» YOUR ASSIGNMENT
Repeat each record that follows, keeping it identical.

╭──

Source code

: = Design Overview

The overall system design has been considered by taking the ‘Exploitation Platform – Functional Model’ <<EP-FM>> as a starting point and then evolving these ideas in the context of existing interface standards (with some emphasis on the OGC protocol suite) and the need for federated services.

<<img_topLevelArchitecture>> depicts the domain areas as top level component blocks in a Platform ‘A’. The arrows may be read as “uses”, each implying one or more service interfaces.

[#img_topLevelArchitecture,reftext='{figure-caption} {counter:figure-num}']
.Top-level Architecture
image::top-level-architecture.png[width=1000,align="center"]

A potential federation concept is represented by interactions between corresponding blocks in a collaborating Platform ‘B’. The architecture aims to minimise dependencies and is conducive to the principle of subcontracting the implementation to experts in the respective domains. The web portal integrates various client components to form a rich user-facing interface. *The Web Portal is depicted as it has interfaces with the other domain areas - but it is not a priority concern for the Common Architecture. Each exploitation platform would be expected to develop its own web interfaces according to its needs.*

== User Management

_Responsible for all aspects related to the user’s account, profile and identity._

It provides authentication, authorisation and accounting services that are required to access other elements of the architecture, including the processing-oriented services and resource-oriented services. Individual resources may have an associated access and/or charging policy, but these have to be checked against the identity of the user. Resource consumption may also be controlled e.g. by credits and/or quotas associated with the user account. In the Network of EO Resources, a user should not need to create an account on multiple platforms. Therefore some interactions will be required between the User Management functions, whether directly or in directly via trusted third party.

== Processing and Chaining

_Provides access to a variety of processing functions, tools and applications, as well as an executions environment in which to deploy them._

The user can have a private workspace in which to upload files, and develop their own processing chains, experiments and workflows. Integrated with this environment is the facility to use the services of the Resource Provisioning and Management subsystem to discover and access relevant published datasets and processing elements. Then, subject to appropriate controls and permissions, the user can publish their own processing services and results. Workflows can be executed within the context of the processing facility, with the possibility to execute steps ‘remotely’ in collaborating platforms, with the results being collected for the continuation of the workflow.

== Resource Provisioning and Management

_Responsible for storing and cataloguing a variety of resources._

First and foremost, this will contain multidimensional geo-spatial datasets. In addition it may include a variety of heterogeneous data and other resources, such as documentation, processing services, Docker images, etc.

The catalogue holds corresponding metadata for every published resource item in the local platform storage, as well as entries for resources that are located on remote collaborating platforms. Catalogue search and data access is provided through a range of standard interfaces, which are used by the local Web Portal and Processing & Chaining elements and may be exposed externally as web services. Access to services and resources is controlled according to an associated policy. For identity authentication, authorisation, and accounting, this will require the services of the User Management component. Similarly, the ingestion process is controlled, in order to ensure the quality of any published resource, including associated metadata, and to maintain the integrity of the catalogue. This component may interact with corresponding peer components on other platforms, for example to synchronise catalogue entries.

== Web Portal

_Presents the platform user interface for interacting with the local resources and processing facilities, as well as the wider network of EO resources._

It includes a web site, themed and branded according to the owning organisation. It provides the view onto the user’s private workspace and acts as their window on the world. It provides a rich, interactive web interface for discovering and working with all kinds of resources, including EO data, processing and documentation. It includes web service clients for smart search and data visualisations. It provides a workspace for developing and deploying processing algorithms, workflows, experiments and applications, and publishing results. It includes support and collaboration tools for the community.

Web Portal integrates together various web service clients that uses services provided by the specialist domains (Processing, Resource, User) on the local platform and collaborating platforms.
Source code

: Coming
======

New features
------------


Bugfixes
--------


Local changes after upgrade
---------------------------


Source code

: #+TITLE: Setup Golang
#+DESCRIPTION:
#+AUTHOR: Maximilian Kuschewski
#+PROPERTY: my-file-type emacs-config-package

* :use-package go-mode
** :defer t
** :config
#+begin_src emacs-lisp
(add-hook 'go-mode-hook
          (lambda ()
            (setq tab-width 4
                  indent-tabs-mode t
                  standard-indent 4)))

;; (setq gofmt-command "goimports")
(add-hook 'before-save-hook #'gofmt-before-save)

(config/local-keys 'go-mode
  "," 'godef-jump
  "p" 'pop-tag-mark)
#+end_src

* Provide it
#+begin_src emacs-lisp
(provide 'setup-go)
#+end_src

╰──

» ANSWER SPACE
Source code

: = Design Overview

The overall system design has been considered by taking the ‘Exploitation Platform – Functional Model’ <<EP-FM>> as a starting point and then evolving these ideas in the context of existing interface standards (with some emphasis on the OGC protocol suite) and the need for federated services.

<<img_topLevelArchitecture>> depicts the domain areas as top level component blocks in a Platform ‘A’. The arrows may be read as “uses”, each implying one or more service interfaces.

[#img_topLevelArchitecture,reftext='{figure-caption} {counter:figure-num}']
.Top-level Architecture
image::top-level-architecture.png[width=1000,align="center"]

A potential federation concept is represented by interactions between corresponding blocks in a collaborating Platform ‘B’. The architecture aims to minimise dependencies and is conducive to the principle of subcontracting the implementation to experts in the respective domains. The web portal integrates various client components to form a rich user-facing interface. *The Web Portal is depicted as it has interfaces with the other domain areas - but it is not a priority concern for the Common Architecture. Each exploitation platform would be expected to develop its own web interfaces according to its needs.*

== User Management

_Responsible for all aspects related to the user’s account, profile and identity._

It provides authentication, authorisation and accounting services that are required to access other elements of the architecture, including the processing-oriented services and resource-oriented services. Individual resources may have an associated access and/or charging policy, but these have to be checked against the identity of the user. Resource consumption may also be controlled e.g. by credits and/or quotas associated with the user account. In the Network of EO Resources, a user should not need to create an account on multiple platforms. Therefore some interactions will be required between the User Management functions, whether directly or in directly via trusted third party.

== Processing and Chaining

_Provides access to a variety of processing functions, tools and applications, as well as an executions environment in which to deploy them._

The user can have a private workspace in which to upload files, and develop their own processing chains, experiments and workflows. Integrated with this environment is the facility to use the services of the Resource Provisioning and Management subsystem to discover and access relevant published datasets and processing elements. Then, subject to appropriate controls and permissions, the user can publish their own processing services and results. Workflows can be executed within the context of the processing facility, with the possibility to execute steps ‘remotely’ in collaborating platforms, with the results being collected for the continuation of the workflow.

== Resource Provisioning and Management

_Responsible for storing and cataloguing a variety of resources._

First and foremost, this will contain multidimensional geo-spatial datasets. In addition it may include a variety of heterogeneous data and other resources, such as documentation, processing services, Docker images, etc.

The catalogue holds corresponding metadata for every published resource item in the local platform storage, as well as entries for resources that are located on remote collaborating platforms. Catalogue search and data access is provided through a range of standard interfaces, which are used by the local Web Portal and Processing & Chaining elements and may be exposed externally as web services. Access to services and resources is controlled according to an associated policy. For identity authentication, authorisation, and accounting, this will require the services of the User Management component. Similarly, the ingestion process is controlled, in order to ensure the quality of any published resource, including associated metadata, and to maintain the integrity of the catalogue. This component may interact with corresponding peer components on other platforms, for example to synchronise catalogue entries.

== Web Portal

_Presents the platform user interface for interacting with the local resources and processing facilities, as well as the wider network of EO resources._

It includes a web site, themed and branded according to the owning organisation. It provides the view onto the user’s private workspace and acts as their window on the world. It provides a rich, interactive web interface for discovering and working with all kinds of resources, including EO data, processing and documentation. It includes web service clients for smart search and data visualisations. It provides a workspace for developing and deploying processing algorithms, workflows, experiments and applications, and publishing results. It includes support and collaboration tools for the community.

Web Portal integrates together various web service clients that uses services provided by the specialist domains (Processing, Resource, User) on the local platform and collaborating platforms.
Source code

: Coming
======

New features
------------


Bugfixes
--------


Local changes after upgrade
---------------------------


Source code

: #+TITLE: Setup Golang
#+DESCRIPTION:
#+AUTHOR: Maximilian Kuschewski
#+PROPERTY: my-file-type emacs-config-package

* :use-package go-mode
** :defer t
** :config
#+begin_src emacs-lisp
(add-hook 'go-mode-hook
          (lambda ()
            (setq tab-width 4
                  indent-tabs-mode t
                  standard-indent 4)))

;; (setq gofmt-command "goimports")
(add-hook 'before-save-hook #'gofmt-before-save)

(config/local-keys 'go-mode
  "," 'godef-jump
  "p" 'pop-tag-mark)
#+end_src

* Provide it
#+begin_src emacs-lisp
(provide 'setup-go)
#+end_src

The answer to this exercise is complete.